By M.K.Sudarshan
Chennai, India : June 22, 2026
Part II: How British Colonial Orientalism Made Manu “Canonical”
The British Imperial Purpose
The elevation of Manu Smriti to “preeminent Hindu law” was not accidental—it was a calculated imperial strategy serving three purposes:
Purpose #1: Simplify Governance
• British administrators needed a “single code” for Hindu law
• Manu provided a textual authority they could cite in courts
• William Jones (1780s) called Manu the “holiest of legislators”
• James Mill (1817) propagated Manu as “canonical Hindu law”

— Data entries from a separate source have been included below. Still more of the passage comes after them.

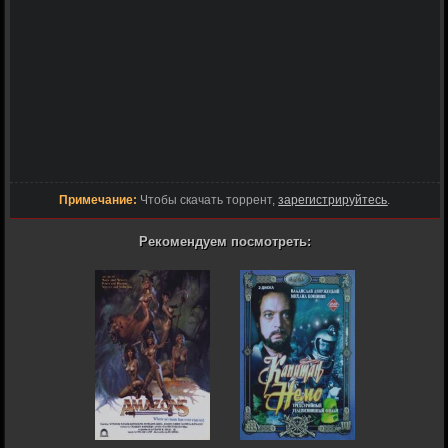
Примечание:
Чтобы скачать торрент,
зарегистрируйтесь
.
Рекомендуем посмотреть: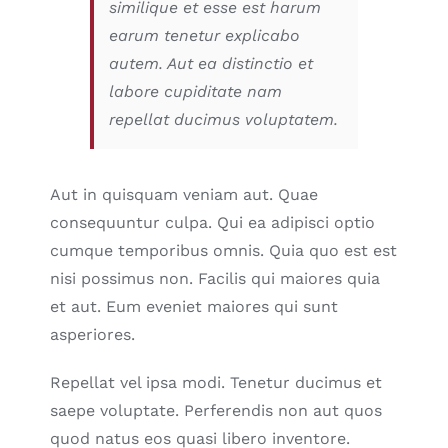
similique et esse est harum
earum tenetur explicabo
autem. Aut ea distinctio et
labore cupiditate nam
repellat ducimus voluptatem.
Aut in quisquam veniam aut. Quae
consequuntur culpa. Qui ea adipisci optio
cumque temporibus omnis. Quia quo est est
nisi possimus non. Facilis qui maiores quia
et aut. Eum eveniet maiores qui sunt
asperiores.
Repellat vel ipsa modi. Tenetur ducimus et
saepe voluptate. Perferendis non aut quos
quod natus eos quasi libero inventore.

Purpose #2: Create Division
• By elevating Manu’s Brahmanical provisions, British reinforced upper-caste authority
• Appointed Brahmanical scholars as “Hindu Law advisors” in courts
• This entrenched caste hierarchy under colonial law
• Enabled “divide and rule” by creating fixed caste categories
Purpose #3: Justify Colonial Intervention
• By portraying Manu as “misogynistic Hindu law,” British justified “reform”
• Missionaries used Manu to argue Hinduism was “backward”

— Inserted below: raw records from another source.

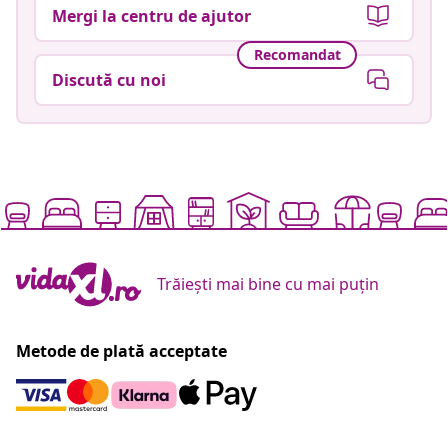
Mergi la centru de ajutor
Recomandat
Discută cu noi
Trăiești mai bine cu mai puțin
Metode de plată acceptate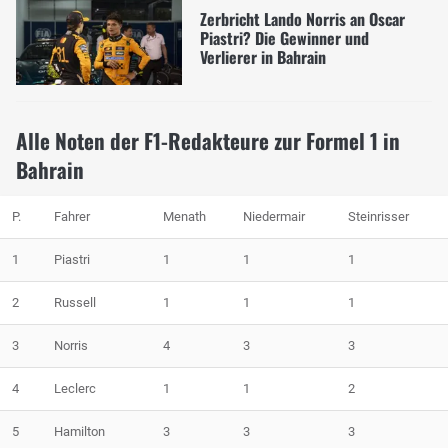
Zerbricht Lando Norris an Oscar
Piastri? Die Gewinner und
Verlierer in Bahrain
Alle Noten der F1-Redakteure zur Formel 1 in
Bahrain
P.
Fahrer
Menath
Niedermair
Steinrisser
1
Piastri
1
1
1
2
Russell
1
1
1
3
Norris
4
3
3
4
Leclerc
1
1
2
5
Hamilton
3
3
3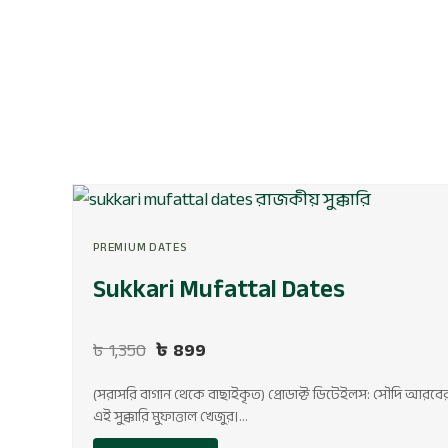
Original
Current
price
price
PREMIUM DATES
was:
is:
৳ 1,350.
৳ 899.
Sukkari Mufattal Dates
৳
1,350
৳
899
(সরাসরি বাগান থেকে বাছাইকৃত) প্রোডাক্ট ডিটেইলস: সৌদি আরব
এই সুক্কারি মুফাত্তাল খেজুর।…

• Colonial “abolition of sati” (1829) was framed as “rescuing women from Manu”
• This created moral justification for colonial occupation
The Evidence:
• 1780s–1860s: British legal codification appointed Brahmanical scholars as advisors
• 1871: First decennial census attempted to enumerate entire population by caste
• 1901: Risley’s Census mapped social hierarchy; made caste rigid and formalized
• 1936: Scheduled Castes Order officially identified “untouchables”
The Paradox as it panned out:
British made Manu “canonical” → Modern critics blame Manu for “Brahminical oppression” →
But Manu was never the original Vedic view →
Vedic women had full equality.
****************
The Orientalist Text Selection
British Orientalists selectively elevated Manu while ignoring:
What They Ignored:
• Vedic Shruti authority (supreme over Smriti)
• 30+ women rishikas in Rig Veda
• South India’s alternative
Dharmashastras (Yajnavalka, Vishnu)
• Sri Vaishnava theology (women = Lakshmi embodiments)
• Satapatha Brahmana (bride = samrajni/queen/somidevamma)
What They Elevated/Exaggerated:
• Manu’s IX.3 and IX.17 (“women must be guarded; cannot be independent”)
• Manu’s caste endogamy provisions
• Manu’s ritual purity/pollution codes
The Result: By cherry-picking Manu’s restrictive verses and ignoring Vedic feminine glory, Orientalists created the “Manu = Hindu patriarchy” myth that liberal historians perpetuate today.